Blog of the day: Suicide Food ("animals that want to be eaten") looks at the profusion of anthropomorphic animal mascots used to advertised food made from such animals, gleefully rejoicing in the eating of such food, and rating each one on how disturbing or perverse it is when you actually think about it:
It's not what it seems. The chicken, while being strangled harshly enough to pop out feathers, isn't pleading for help. That is not the international "I'm choking!" gesture. No. It's a wave. The chicken is waving to us. And with his left wing, he is welcoming us to the ranch. ("Ta-daaa!") Whether this is perverted or pathological, it's unwholesome. This playful pair, interrupted during a murder-suicide pact--or, is it merely prelude to the most revolting sex ever?--doesn't even have the decency to be embarrassed. The pig's ten gallon hat is pulled down tight enough to shut out the world, and the bug-eyed chicken just wants to get on with it and get it on.
The Wagon Wheel gives us a new twist on a standard theme. Pinky (as the website identifies him) is not simply preparing to dive onto the grill. No, he has contrived to be sent from present-day Stilwell, Kansas, back in time to the Papal Inquisition, there to subject himself to horrors unending and the torments of the soul. Thus, the act we see the pig performing in a state of near-ecstasy. "The Devil's Bicycle," as it is known in the alternate universe under discussion, involves the penitent pedaling a burning wagon wheel, all the while dodging the Holy Spit.Update: Just after I posted about it, Suicide Food outdid itself with this beauty:
One could write an essay on the cultural differences between France and America based on this entry and the others on this site.
(via Boing Boing)
Banks in Britain are getting rid of piggy banks, because they may offend Muslims. Pigs are considered unclean under Islam. Some Muslims have applauded the move, while others have joined criticism of it as taking political correctness to absurd lengths:
"We live in a multicultural society and the traditions and symbols of one community should not be obliterated just to accommodate another," Mr Mahmoud said. "I doubt many Muslims would be seriously offended by piggy banks."
Someone just arrived at this blog by searching on Google for "pigs suck,they're not kosher!!!". Umm...
Israeli settlers are planning to use guard pigs to defend settlements from attackers. Pigs are believed to have a better sense of smell than dogs; also, contact of any sort with a pig renders Islamic militants ineligible for martyrdom and the statutory 70 virgins (or was it raisins?). The one catch is that the raising of pigs is forbidden in orthodox Judaism, though settlers are requesting a special exemption for this scheme from their rabbis. (Though couldn't the bombers get a special exemption for fighting off Israeli guard pigs from their imams?)
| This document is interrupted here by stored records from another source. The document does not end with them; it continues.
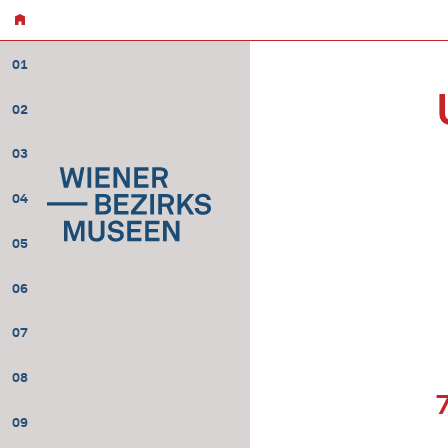
01
02
03
04
05
06
07
08
09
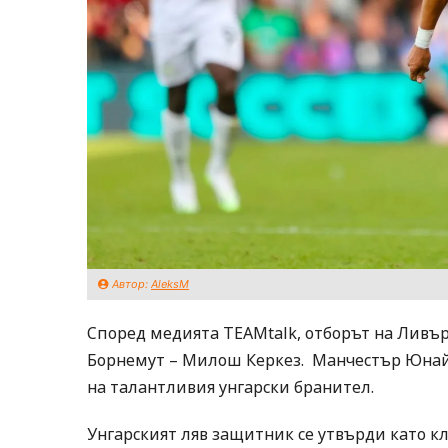
Автор:
AleksM
Според медията TEAMtalk, отборът на Ливъ
Борнемут – Милош Керкез. Манчестър Юнайт
на талантливия унгарски бранител.
Унгарският ляв защитник се утвърди като к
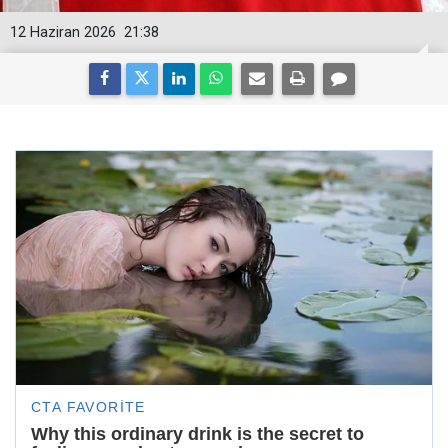
12 Haziran 2026
21:38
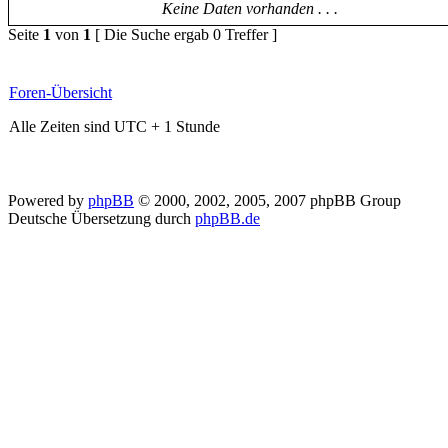
Keine Daten vorhanden . . .
Seite
1
von
1
[ Die Suche ergab 0 Treffer ]
Foren-Übersicht
Alle Zeiten sind UTC + 1 Stunde
Powered by
phpBB
© 2000, 2002, 2005, 2007 phpBB Group
Deutsche Übersetzung durch
phpBB.de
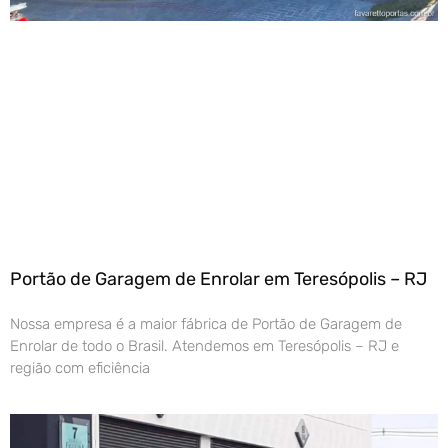
Portão de Garagem de Enrolar em Teresópolis – RJ
Nossa empresa é a maior fábrica de Portão de Garagem de
Enrolar de todo o Brasil. Atendemos em Teresópolis – RJ e
região com eficiência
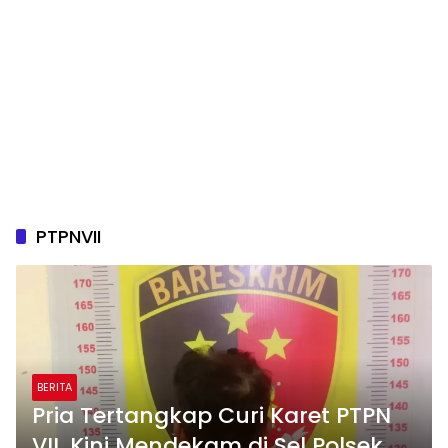
PTPNVII
BERITA
Pria Tertangkap Curi Karet PTPN
VII, Kini Mendekam di Sel Polsek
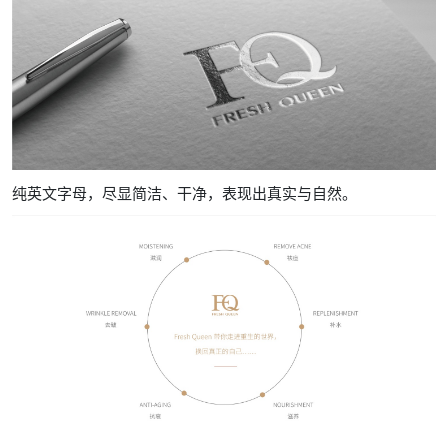
纯英文字母，尽显简洁、干净，表现出真实与自然。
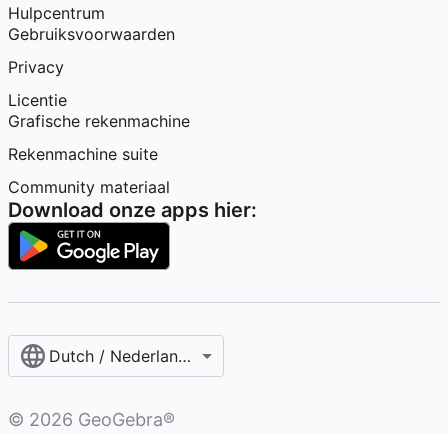
Hulpcentrum
Gebruiksvoorwaarden
Privacy
Licentie
Grafische rekenmachine
Rekenmachine suite
Community materiaal
Download onze apps hier:
Dutch / Nederlands‎ (België)‎
©
2026
GeoGebra®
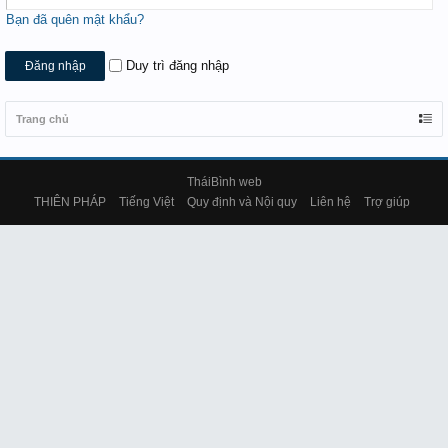
Bạn đã quên mật khẩu?
Duy trì đăng nhập
Trang chủ
TháiBình web
THIÊN PHÁP
Tiếng Việt
Quy định và Nội quy
Liên hệ
Trợ giúp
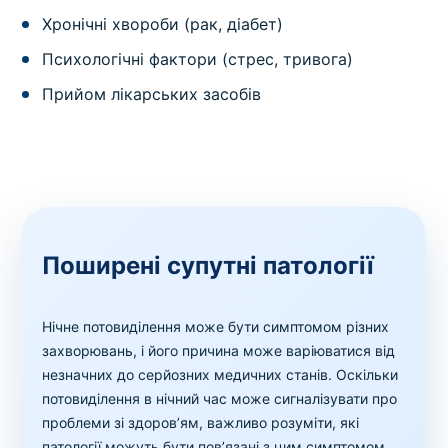
Хронічні хвороби (рак, діабет)
Психологічні фактори (стрес, тривога)
Прийом лікарських засобів
Поширені супутні патології
Нічне потовиділення може бути симптомом різних
захворювань, і його причина може варіюватися від
незначних до серйозних медичних станів. Оскільки
потовиділення в нічний час може сигналізувати про
проблеми зі здоров’ям, важливо розуміти, які
патології можуть бути пов’язані з цим симптомом.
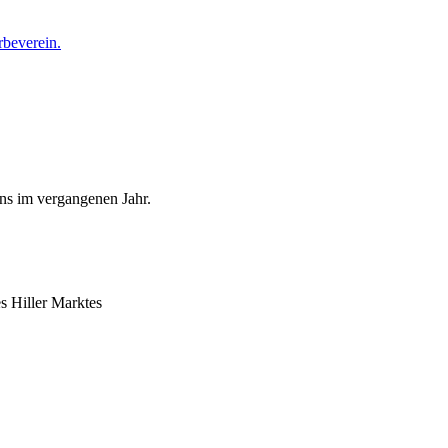
ins im vergangenen Jahr.
s Hiller Marktes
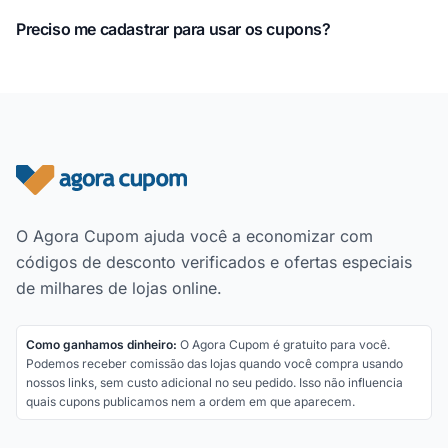
Preciso me cadastrar para usar os cupons?
Rodapé do site
O Agora Cupom ajuda você a economizar com
códigos de desconto verificados e ofertas especiais
de milhares de lojas online.
Como ganhamos dinheiro:
O Agora Cupom é gratuito para você.
Podemos receber comissão das lojas quando você compra usando
nossos links, sem custo adicional no seu pedido. Isso não influencia
quais cupons publicamos nem a ordem em que aparecem.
And while we're on the topic of martyrdom, suicide bombers in Iraq are apparently kidnapping babies, wrapping them in explosives and leaving them in public places as bombs. I suppose if you believe in martyrdom and the absolute rightness of your cause, any act of depravity that helps The Cause can be justified; those innocent bystanders you slaughtered in the course of Getting Your Message Across will get their recompense in the afterlife. (via mitch)
Sows dig jerks, it seems. Scientists in Australia and England have found that female pigs are most aroused by the nastiest boar in the pen, preferring aggressive, noisy, vicious and otherwise boorish male pigs to their more docile counterparts. The scientists have suggested parallels to human nature, where some women appear to be irresistibly drawn to "bad men".
"I suppose it's not that different from what you might see going on between men and woman housed in a hostel at a university. It's the same sort of thing," observed Mr. Thornton, who is from Bristol, England.
Perhaps it's a universal truth that, whatever one's species, those who make pigs of themselves are likely to to have good reasons to get away with it? (Or at least, would have had such reasons in the ancestral environment.)